▶ [RECORDS PROVIDED]:
*** Begin section ***

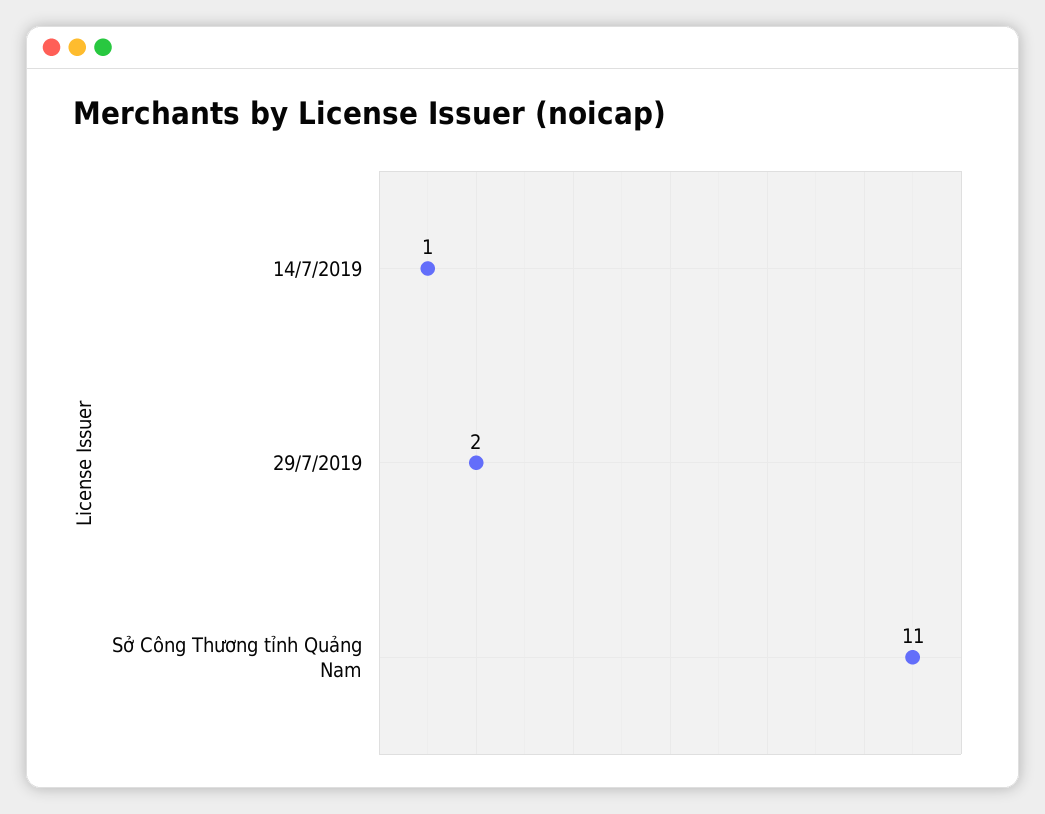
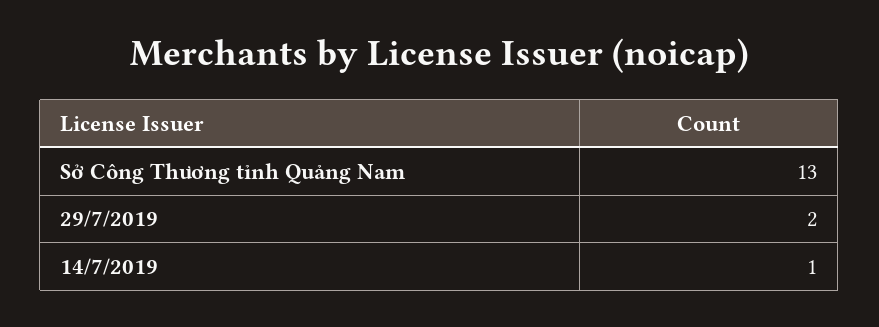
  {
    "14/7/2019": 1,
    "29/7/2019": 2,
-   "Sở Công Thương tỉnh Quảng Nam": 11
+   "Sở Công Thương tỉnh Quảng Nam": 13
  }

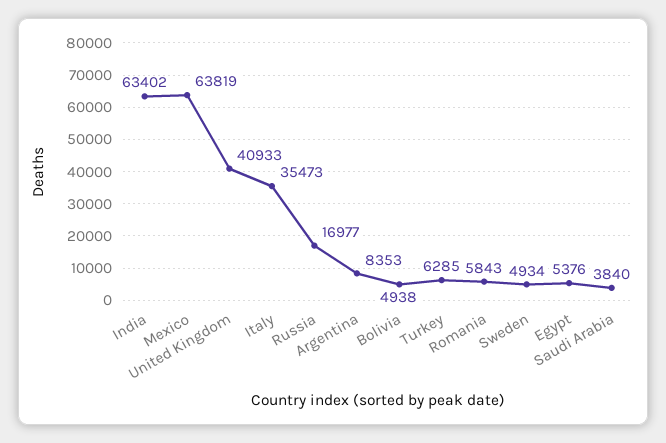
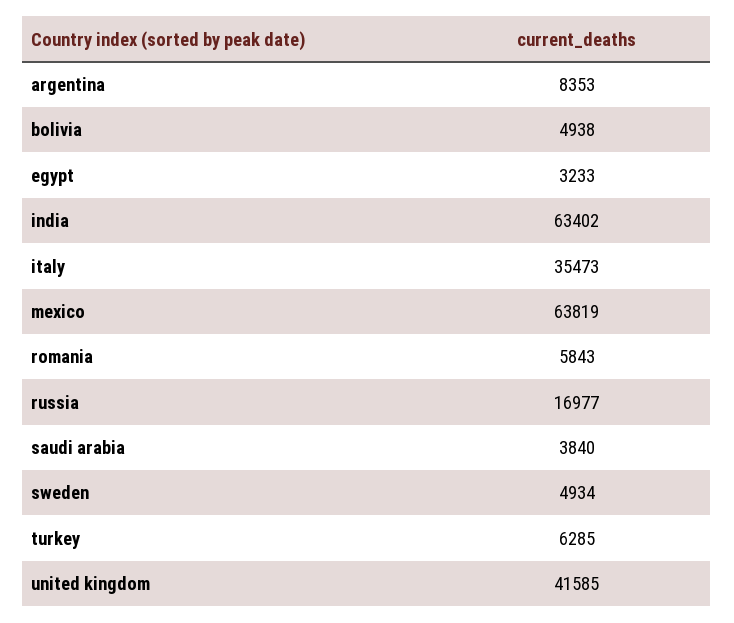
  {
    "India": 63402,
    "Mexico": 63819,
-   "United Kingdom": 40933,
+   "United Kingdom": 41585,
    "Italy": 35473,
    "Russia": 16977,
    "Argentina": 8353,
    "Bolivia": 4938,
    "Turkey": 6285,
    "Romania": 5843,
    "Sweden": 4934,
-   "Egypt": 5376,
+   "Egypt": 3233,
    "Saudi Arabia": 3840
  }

*** End section ***
*** Begin section ***

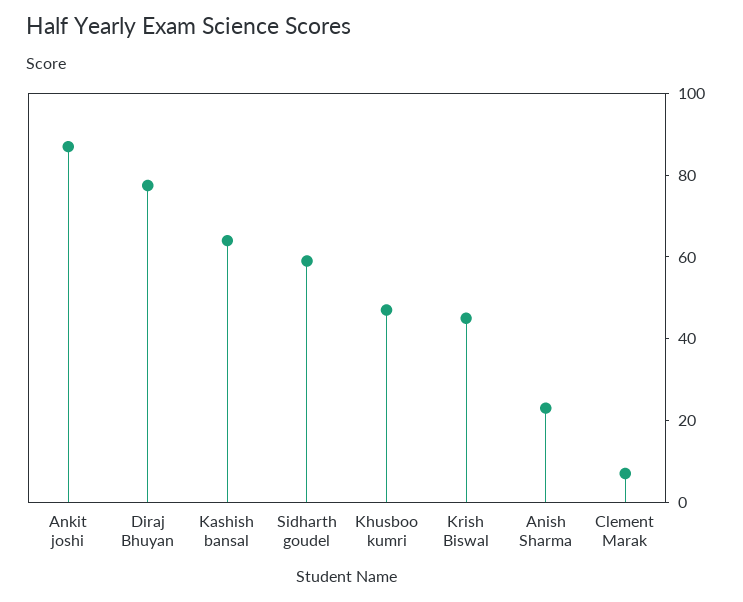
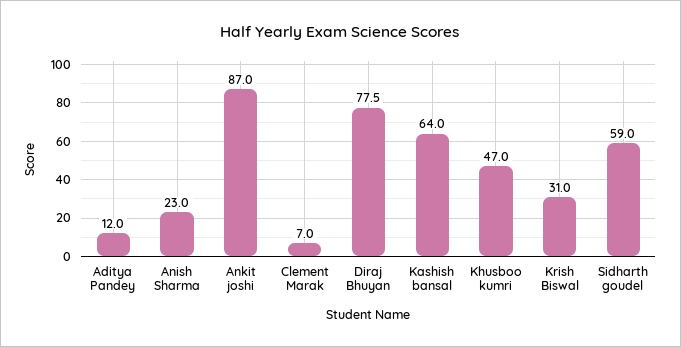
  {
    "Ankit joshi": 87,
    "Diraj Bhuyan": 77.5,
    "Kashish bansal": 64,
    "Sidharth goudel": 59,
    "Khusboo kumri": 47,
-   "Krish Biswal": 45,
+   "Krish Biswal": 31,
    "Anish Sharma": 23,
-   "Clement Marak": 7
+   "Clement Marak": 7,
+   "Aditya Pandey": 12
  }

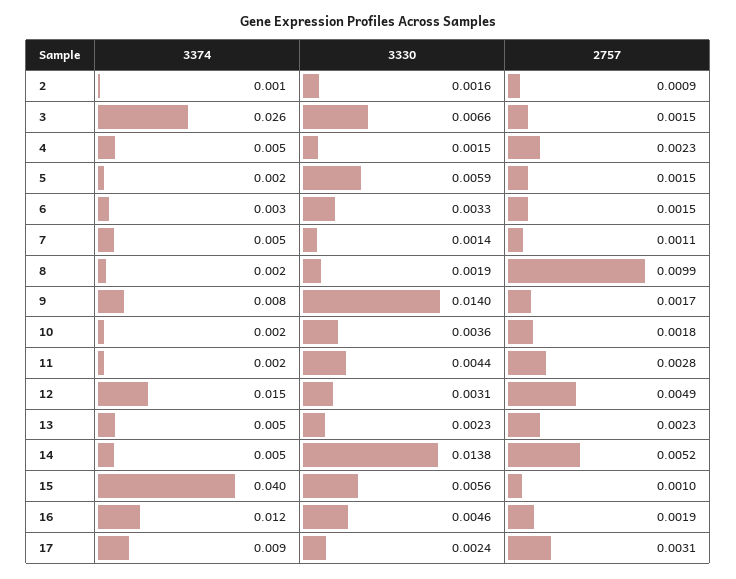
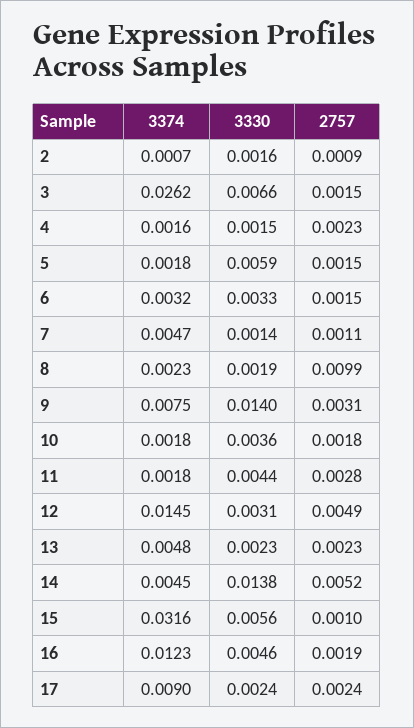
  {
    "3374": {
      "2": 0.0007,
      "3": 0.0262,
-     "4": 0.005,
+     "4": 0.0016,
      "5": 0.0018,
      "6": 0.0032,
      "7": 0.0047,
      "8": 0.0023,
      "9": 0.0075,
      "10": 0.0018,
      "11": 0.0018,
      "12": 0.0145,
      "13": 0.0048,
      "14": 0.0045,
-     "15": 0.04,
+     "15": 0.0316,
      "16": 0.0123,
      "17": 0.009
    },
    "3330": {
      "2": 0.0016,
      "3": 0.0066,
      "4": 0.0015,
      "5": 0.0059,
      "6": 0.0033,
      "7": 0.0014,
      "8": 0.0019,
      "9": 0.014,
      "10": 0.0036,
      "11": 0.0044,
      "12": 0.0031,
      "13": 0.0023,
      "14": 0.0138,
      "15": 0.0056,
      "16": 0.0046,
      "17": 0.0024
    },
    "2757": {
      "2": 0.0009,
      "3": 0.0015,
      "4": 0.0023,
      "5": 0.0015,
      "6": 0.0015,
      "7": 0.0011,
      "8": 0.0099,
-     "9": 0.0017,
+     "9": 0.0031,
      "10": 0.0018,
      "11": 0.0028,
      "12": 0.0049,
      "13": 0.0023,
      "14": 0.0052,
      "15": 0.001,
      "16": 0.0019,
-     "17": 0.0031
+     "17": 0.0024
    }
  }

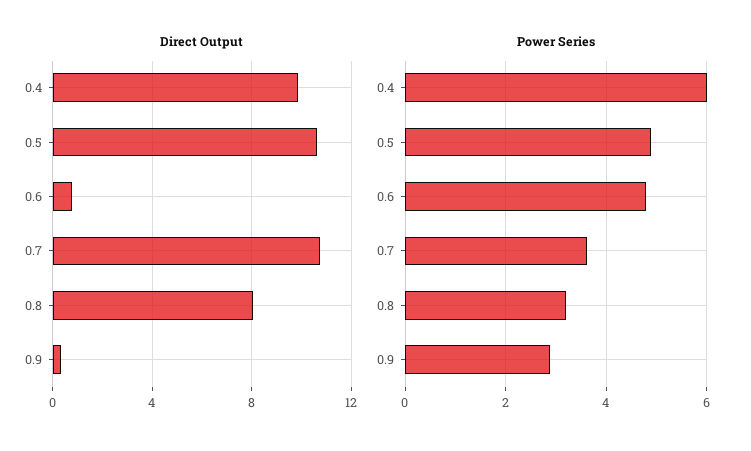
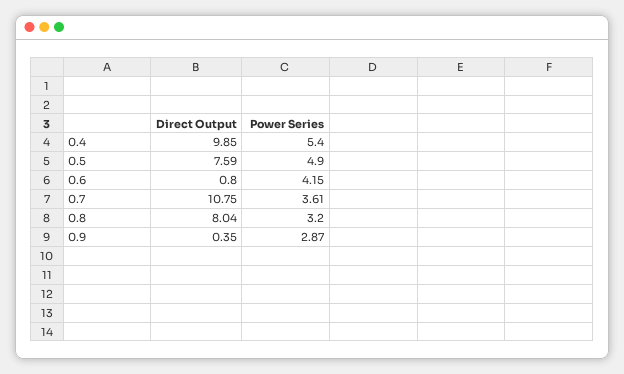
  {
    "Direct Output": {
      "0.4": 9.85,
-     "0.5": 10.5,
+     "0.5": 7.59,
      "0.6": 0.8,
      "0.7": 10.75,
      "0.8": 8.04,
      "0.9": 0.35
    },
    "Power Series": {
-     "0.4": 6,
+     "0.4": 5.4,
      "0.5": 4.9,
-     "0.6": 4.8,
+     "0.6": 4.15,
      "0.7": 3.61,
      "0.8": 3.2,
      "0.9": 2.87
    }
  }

*** End section ***

▶ [EXERCISE OBJECTIVE]:
Copy each line above that has the word "Quảng".

▶ [SOLUTION BELOW]:
-   "Sở Công Thương tỉnh Quảng Nam": 11
+   "Sở Công Thương tỉnh Quảng Nam": 13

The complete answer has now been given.